I stayed with a young couple (in their late 30's) in a beautiful suburb called Birkerold just outside of Copenhagen: Aksel and Hanne. My Danish "parents" were curious, well-educated and refined and I got my own lovely room in their house while attending classes in Opera, Architecture, and Danish language and culture in Copenhagen.
|Me , Aksel and Hanne in Copenhagen circa 1967. Photo courtesy of Mary M Payne|
Aksel was the head of a successful rainwear company. He eventually left that position in his fifties to become a high school teacher which was his real calling. Hanne ran the whole international student (ISC) program for the University of Whittier. They each spoke at least four languages and wanted to practice their English (so my Danish did not progress very well).
I remember the cold winter ; the walks in the rain (covered in slickers, hats and boots from Aksel's company), talks together of a late afternoon with tea and cookies after a walk; an extensive collection of ancient books of engravings which Aksel and I perused while lying on the floor knees bent, feet in the air ; learning to knit and make Danish "smorrebrod" with Hanne.
We visited their two summer houses in Malmo, Sweden and one on a Danish Island (I forget which one of the many) and went on many excursions together. It was an episode in my life that I treasure.
Near the end of the school term in Amsterdam all of our group was invited on a trip to visit other cities of Europe including Amsterdam, Paris, Rome and Florence.
My 50 year old memories of Paris include the grandeur of the boulevards, the view from "Le Tour d'Eiffel", the majesty of Notre Dame Cathedral, the magnificent museums and parks and French bakeries (Patisseries).
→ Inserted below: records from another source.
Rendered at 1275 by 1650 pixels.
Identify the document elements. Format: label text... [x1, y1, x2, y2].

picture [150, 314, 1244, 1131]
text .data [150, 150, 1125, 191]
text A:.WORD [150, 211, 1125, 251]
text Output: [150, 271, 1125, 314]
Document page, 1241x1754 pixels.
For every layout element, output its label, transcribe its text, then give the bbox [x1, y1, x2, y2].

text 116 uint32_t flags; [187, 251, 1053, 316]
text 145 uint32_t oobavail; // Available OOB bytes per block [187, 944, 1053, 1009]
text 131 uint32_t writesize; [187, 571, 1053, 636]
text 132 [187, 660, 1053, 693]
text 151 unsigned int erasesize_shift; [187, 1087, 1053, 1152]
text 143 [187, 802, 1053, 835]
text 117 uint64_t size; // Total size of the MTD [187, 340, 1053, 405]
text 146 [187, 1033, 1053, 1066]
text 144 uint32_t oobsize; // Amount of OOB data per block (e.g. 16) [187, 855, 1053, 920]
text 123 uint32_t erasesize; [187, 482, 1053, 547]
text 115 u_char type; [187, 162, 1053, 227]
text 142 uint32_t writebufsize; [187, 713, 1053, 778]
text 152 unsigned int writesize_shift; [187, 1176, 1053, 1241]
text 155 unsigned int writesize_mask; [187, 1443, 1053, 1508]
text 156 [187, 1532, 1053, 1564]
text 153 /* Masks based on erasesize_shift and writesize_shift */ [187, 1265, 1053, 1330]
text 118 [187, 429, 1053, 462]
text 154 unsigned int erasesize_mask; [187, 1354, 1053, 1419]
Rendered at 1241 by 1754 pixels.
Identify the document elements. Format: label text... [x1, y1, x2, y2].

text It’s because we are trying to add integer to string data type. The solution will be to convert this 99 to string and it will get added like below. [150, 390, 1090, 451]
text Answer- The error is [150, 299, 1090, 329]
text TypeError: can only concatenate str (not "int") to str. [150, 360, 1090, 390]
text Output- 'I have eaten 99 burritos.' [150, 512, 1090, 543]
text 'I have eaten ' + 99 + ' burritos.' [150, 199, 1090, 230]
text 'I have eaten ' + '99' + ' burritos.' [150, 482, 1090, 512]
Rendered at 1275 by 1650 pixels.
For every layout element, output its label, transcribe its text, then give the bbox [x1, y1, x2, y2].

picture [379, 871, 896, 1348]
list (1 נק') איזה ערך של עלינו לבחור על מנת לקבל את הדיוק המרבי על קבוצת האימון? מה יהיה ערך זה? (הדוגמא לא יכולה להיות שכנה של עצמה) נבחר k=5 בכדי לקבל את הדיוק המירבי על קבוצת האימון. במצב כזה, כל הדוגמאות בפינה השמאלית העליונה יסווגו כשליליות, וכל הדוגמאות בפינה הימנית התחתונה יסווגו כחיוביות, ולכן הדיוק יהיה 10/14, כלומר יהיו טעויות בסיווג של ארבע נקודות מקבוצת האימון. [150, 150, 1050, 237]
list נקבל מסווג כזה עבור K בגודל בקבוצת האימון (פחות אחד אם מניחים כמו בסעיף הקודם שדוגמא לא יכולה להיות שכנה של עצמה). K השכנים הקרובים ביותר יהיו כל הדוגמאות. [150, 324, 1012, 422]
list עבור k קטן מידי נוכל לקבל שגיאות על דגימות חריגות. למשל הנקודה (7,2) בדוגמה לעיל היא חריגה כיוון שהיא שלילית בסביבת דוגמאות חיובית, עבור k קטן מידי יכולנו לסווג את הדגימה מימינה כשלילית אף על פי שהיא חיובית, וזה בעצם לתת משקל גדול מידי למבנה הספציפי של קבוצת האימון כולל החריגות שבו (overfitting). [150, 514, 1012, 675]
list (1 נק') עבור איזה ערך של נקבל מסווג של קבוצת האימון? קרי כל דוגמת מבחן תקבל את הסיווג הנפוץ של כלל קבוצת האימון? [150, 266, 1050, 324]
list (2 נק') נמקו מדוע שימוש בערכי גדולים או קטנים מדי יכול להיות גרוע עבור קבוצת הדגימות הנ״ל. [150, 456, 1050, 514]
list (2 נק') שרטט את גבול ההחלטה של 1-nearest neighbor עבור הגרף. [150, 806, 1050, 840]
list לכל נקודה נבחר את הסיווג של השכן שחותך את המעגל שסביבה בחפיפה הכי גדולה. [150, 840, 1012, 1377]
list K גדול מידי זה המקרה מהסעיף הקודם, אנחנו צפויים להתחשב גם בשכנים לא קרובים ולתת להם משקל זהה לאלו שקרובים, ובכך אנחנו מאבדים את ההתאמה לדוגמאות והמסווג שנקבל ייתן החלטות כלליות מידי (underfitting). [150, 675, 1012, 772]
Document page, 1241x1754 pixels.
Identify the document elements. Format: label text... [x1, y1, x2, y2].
Paris soon met my expectation of what a great city should be.
The memory that stands out on this trip, however, was the announcement that we would not be going to Florence. That was the year ,1966, when the Arno River overflowed its banks ( Nov. 4, 1966), flooding the city and destroying over 1500 rare manuscripts and paintings.
When we were told the news we plunked down on the nearby steps and sobbed. It seemed grossly unjust that we had waited 20 years to see Florence and its treasures and now they were presumably lost to us and the world.
As you now know , a host of restoration angels descended on Florence and much of the damage was reversed in years to come, but that first alarming announcement still is recorded in my brain's rolodex.
But thinking back on that first trip to Paris, I was quickly captivated by the beauty, strangeness and harmony of the place and the people... who yes, were brusque, distant... and so distinctly "other". This combination, the lilt of the language, the pouty chic of the women... was alluring and repellent at once. That made it seductive to me.
I am less fond of big cities now and am glad to be near the warmth of the South, but I can always get excited about a trip to Paris and have an appreciation for the French and their way of life.
And I can still be tempted by an excellent "tarte de citron", enclosed in its little box, wrapped in traditional parchment paper and tied with ribbon as a little gift to oneself. So French... so wonderful.